Scoring Semantics

How each benchmark is scored, what the numbers mean, and known limitations.

Scoring Types

Type	Range	Description
binary	0.0 or 1.0	Pass/fail — all tests must pass
checklist	0.0–1.0 continuous	Weighted sum of boolean checks
test-ratio	0.0–1.0 continuous	Fraction of test cases passing
similarity	0.0–1.0 continuous	Semantic or keyword similarity to ground truth
F1-hybrid	0.0–1.0 continuous	Detection F1 blended with fix quality
ordering	0.0–1.0 continuous	Position-exact-match blended with rank correlation
external	0.0–1.0 continuous	External verifier (e.g., TheAgentCompany eval)

Canonical tasks should normalize these families into /logs/verifier/validation_result.json using docs/reference/VALIDATION_RESULT_SCHEMA.md. The reward type determines the meaning of reward and sub_scores, but not the top-level contract.

See docs/reference/CANONICAL_EVALUATION_POLICY.md for the stable policy that ties these families together: deterministic verifier reward is universal, artifact support is hybrid and family-specific, and reporting must keep reward separate from pass semantics.

Per-Verifier Scoring (Active Suites)

Tasks are organized into 8 SDLC-phase suites (csb_sdlc_understand through csb_sdlc_debug) and 10 Org suites (csb_org_*). Within each suite, individual tasks use one of the verifier types below, inherited from their source benchmark. See docs/TASK_CATALOG.md for which verifier each task uses and docs/TASK_SELECTION.md for the SDLC suite structure.

SWE-bench Pro

Type: test-ratio (pytest-based)
Mechanism: Runs project-specific pytest suite; score = fraction of tests passing
Good score: 1.0 (all repo tests pass)
Limitations: Upstream test suites vary in granularity. Some tasks have 1 test (binary effective), others have 50+. Score does not penalize regressions in unrelated tests.

LargeRepo

Type: checklist (compilation + keyword + test)
Mechanism: Weighted checks: keyword presence (0.3), relevant file changes in ≥2 files (0.2), test additions (0.2), unit tests pass (0.3)
Good score: ≥0.7 (keyword found, tests pass, multi-file changes)
Limitations: Keyword-based scoring can't verify implementation correctness. Compilation check provides strong signal but only covers modified packages.

DocGen

Type: checklist (weighted keyword checks)
Mechanism: Multi-check scoring: file exists (0.1), minimum content (0.1), keyword presence with negation filtering (0.8 across checks)

= = = =

_TASK REQUIREMENTS_:
**A)** Rewrite the paragraph of the scoring semantics page that begins "Tasks are organized into 8 SDLC-phase suites" as a short bulleted list, keeping its main facts.
**B)** Reproduce verbatim everything in the scoring semantics page from "See docs/reference/CANONICAL_EVALUATION_POLICY.md for" down to "Scoring (Active Suites)".

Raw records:
= = = =

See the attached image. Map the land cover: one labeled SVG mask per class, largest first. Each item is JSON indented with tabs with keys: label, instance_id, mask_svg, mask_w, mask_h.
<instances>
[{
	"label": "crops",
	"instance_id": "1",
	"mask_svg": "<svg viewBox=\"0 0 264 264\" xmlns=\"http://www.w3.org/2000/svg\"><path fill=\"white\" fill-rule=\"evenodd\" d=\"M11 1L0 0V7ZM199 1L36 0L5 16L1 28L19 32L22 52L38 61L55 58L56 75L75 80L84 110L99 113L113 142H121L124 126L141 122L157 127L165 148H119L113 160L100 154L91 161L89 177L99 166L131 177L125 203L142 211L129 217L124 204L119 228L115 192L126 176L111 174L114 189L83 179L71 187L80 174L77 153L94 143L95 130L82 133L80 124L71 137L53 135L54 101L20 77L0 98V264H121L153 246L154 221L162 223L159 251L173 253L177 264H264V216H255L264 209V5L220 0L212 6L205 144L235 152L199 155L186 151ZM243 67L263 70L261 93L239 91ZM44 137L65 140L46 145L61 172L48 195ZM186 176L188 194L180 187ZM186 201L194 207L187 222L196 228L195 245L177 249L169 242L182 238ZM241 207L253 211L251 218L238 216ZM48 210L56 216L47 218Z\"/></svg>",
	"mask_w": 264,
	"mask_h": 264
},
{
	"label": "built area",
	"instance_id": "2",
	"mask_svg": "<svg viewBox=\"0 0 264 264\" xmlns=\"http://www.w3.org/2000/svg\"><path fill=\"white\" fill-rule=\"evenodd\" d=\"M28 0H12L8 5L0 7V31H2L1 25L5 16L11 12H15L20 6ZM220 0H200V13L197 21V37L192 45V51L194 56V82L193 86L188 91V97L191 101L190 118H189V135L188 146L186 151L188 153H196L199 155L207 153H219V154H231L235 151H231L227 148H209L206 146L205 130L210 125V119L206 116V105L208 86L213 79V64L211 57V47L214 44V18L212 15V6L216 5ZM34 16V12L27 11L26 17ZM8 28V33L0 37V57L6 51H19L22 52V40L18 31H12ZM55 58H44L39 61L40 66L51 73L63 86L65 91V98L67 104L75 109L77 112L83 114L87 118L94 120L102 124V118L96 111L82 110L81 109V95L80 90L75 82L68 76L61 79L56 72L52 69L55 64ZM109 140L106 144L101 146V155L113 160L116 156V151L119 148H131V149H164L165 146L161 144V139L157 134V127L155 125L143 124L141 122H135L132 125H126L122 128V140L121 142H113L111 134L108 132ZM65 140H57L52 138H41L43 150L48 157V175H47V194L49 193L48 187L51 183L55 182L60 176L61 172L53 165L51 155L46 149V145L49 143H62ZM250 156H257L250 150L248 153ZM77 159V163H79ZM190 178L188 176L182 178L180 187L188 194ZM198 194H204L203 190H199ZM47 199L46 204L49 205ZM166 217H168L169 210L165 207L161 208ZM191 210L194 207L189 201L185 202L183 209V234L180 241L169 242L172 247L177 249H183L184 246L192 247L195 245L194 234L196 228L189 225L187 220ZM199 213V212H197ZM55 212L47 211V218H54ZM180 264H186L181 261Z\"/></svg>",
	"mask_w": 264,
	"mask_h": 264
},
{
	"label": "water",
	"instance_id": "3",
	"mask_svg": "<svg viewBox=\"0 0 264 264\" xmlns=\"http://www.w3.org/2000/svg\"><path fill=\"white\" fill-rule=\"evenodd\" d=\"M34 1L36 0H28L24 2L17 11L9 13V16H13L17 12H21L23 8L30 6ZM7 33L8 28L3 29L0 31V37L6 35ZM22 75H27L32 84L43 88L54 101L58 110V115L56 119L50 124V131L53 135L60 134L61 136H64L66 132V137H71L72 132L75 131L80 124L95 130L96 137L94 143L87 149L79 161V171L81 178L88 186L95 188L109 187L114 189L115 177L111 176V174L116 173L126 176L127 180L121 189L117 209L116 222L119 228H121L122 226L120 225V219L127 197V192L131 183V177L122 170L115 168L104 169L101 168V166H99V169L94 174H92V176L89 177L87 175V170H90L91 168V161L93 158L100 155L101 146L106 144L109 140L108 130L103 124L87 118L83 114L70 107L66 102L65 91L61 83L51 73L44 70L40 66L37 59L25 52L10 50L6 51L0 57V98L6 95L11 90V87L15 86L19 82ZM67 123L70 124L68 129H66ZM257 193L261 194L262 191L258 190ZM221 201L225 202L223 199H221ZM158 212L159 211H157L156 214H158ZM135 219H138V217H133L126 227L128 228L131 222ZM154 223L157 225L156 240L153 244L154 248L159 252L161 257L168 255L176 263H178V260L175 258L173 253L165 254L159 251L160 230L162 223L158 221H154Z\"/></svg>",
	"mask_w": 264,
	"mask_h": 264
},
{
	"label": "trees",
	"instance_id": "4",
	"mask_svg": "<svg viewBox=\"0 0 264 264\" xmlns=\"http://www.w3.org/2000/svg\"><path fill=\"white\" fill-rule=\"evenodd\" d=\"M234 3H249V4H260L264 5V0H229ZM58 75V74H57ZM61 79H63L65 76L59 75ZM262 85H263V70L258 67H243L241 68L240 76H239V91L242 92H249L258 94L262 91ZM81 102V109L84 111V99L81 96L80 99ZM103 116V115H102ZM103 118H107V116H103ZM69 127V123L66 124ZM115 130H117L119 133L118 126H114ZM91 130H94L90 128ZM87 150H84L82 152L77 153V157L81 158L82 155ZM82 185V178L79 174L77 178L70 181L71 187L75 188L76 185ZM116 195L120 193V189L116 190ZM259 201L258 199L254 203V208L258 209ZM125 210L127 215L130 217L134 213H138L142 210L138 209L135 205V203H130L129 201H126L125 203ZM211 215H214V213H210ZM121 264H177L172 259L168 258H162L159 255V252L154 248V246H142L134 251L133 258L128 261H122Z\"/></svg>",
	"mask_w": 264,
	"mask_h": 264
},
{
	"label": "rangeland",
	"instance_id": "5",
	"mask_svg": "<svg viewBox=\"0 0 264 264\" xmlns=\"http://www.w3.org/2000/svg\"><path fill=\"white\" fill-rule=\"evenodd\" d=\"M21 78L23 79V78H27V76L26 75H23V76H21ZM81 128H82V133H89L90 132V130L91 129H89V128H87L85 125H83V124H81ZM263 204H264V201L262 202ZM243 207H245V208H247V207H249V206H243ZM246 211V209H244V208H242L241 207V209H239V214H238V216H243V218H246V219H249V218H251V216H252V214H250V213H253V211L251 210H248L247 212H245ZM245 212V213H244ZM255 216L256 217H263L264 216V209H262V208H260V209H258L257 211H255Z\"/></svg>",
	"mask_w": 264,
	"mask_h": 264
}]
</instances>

= = = =

_TASK-BY-TASK SOLUTIONS_:
**A)**
- Tasks fall into 8 SDLC-phase suites (csb_sdlc_understand through csb_sdlc_debug) and 10 Org suites (csb_org_*).
- Each task in a suite uses one of the listed verifier types, inherited from its source benchmark.
- docs/TASK_CATALOG.md shows which verifier each task uses.
- docs/TASK_SELECTION.md describes the SDLC suite structure.

**B)**
See docs/reference/CANONICAL_EVALUATION_POLICY.md for the stable policy that ties these families together: deterministic verifier reward is universal, artifact support is hybrid and family-specific, and reporting must keep reward separate from pass semantics.

Per-Verifier Scoring (Active Suites)